Stored items

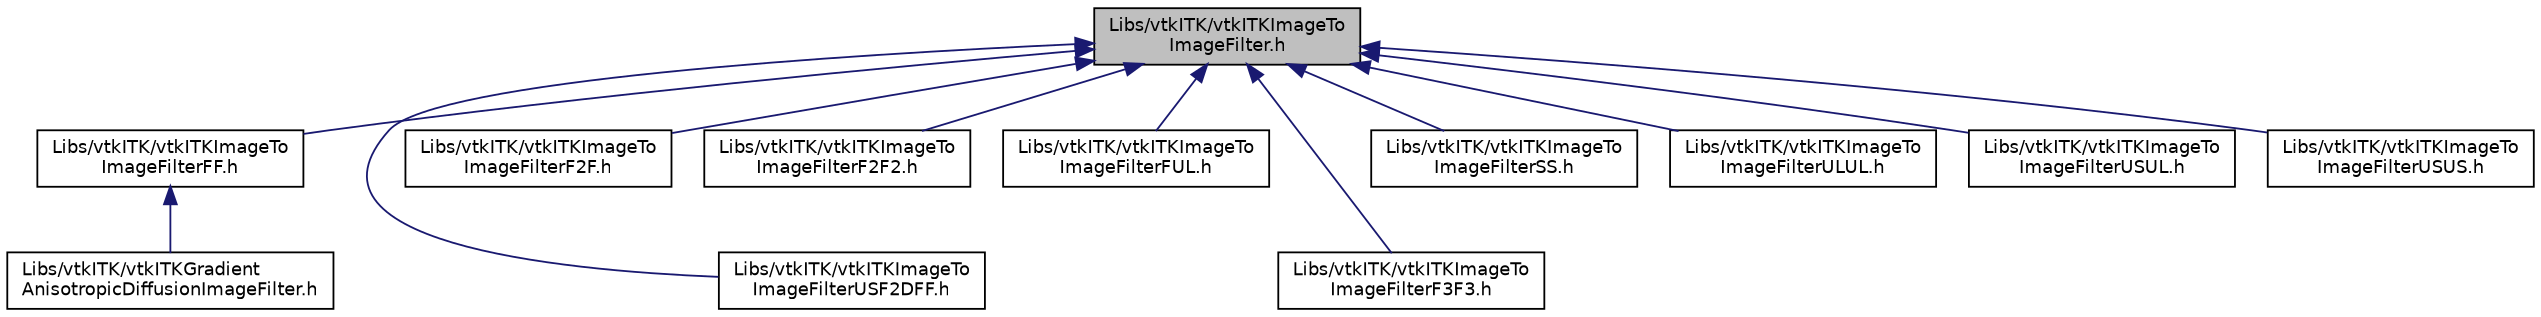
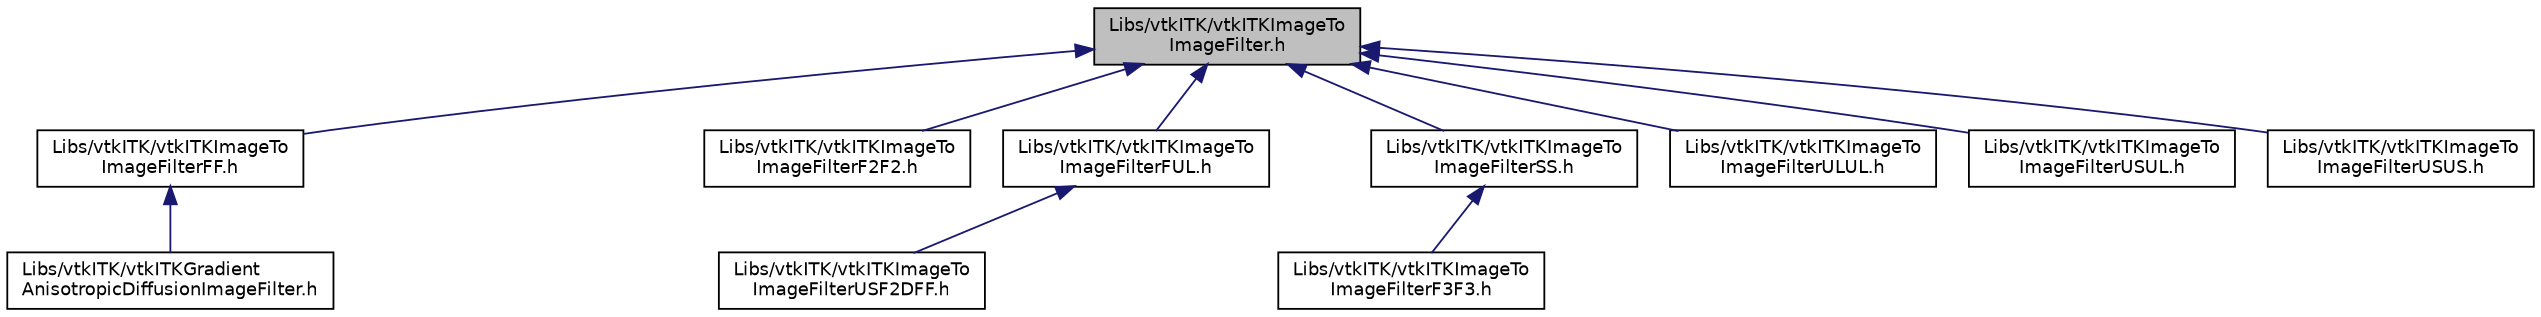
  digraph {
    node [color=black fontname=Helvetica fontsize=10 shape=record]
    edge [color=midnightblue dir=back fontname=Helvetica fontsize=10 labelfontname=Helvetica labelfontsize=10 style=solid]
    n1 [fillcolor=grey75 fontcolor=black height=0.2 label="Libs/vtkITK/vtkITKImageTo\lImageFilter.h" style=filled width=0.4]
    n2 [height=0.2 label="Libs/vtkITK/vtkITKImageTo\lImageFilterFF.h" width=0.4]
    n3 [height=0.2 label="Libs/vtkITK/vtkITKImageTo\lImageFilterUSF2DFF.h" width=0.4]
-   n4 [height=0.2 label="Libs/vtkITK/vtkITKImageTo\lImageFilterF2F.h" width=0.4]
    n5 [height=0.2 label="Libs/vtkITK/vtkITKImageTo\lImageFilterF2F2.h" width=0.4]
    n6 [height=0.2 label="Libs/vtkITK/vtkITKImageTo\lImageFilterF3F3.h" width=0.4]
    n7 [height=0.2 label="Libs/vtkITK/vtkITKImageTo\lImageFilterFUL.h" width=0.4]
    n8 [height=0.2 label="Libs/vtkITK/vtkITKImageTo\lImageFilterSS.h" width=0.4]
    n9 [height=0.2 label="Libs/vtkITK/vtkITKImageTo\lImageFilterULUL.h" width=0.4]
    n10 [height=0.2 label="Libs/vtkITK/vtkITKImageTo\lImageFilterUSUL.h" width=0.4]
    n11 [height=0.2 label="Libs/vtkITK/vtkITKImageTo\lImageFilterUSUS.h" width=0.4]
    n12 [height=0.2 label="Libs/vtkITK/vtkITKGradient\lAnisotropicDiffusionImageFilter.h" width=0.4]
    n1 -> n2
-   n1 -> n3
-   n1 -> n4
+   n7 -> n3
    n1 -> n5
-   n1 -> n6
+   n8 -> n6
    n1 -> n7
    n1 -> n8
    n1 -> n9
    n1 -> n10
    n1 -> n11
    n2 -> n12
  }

==

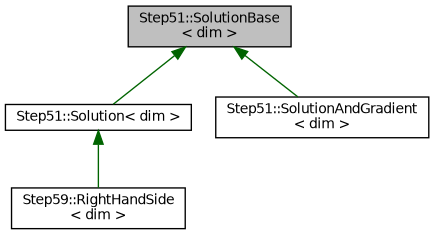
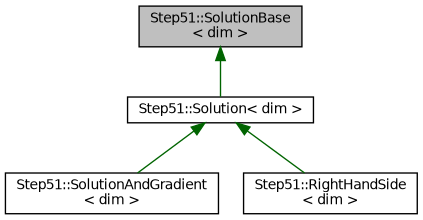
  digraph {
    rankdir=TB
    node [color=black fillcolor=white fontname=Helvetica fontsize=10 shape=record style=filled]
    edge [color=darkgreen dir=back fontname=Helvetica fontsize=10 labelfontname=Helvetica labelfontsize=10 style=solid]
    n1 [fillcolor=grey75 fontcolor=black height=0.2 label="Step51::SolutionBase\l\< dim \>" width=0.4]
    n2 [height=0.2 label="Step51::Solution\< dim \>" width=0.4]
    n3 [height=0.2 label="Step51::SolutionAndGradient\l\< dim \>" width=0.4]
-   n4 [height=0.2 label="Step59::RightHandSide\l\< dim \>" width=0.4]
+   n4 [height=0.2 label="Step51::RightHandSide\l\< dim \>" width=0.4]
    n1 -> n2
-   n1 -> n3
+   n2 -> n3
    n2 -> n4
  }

**The task:**
Pull out every row above that contains the string "back". Matching is case-sensitive.

**Task result:**
    edge [color=midnightblue dir=back fontname=Helvetica fontsize=10 labelfontname=Helvetica labelfontsize=10 style=solid]
    edge [color=darkgreen dir=back fontname=Helvetica fontsize=10 labelfontname=Helvetica labelfontsize=10 style=solid]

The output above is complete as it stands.